What is being asked »
In the listing below, find the line containing "left eye: (366, 137)" and the line containing "left ear: (398, 179)". Repeat exactly those two lines and every line between them.

Excerpted data »
=== Section Start ===

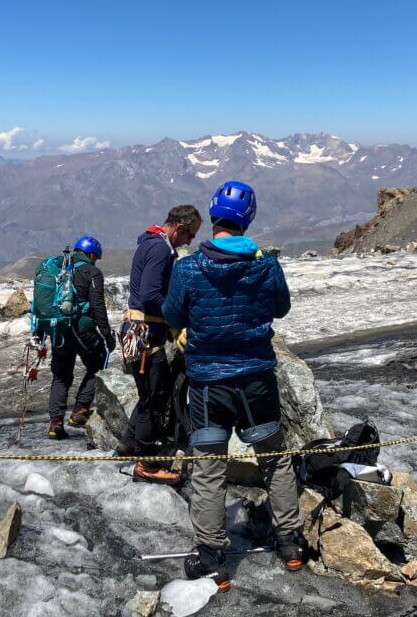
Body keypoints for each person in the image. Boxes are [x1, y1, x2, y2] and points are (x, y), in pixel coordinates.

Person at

=== Section End ===
=== Section Start ===

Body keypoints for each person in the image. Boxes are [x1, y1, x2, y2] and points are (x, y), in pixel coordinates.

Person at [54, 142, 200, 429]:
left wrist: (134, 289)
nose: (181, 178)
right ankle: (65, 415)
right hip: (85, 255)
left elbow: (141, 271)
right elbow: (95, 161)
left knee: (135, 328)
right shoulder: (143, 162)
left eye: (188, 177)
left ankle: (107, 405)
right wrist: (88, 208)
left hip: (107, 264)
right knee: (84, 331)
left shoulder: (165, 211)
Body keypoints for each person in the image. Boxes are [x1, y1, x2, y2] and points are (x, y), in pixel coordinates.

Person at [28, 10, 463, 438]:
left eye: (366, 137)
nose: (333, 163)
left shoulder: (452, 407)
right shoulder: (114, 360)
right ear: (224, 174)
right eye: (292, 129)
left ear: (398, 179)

=== Section End ===

Finished exercise »
left eye: (366, 137)
nose: (333, 163)
left shoulder: (452, 407)
right shoulder: (114, 360)
right ear: (224, 174)
right eye: (292, 129)
left ear: (398, 179)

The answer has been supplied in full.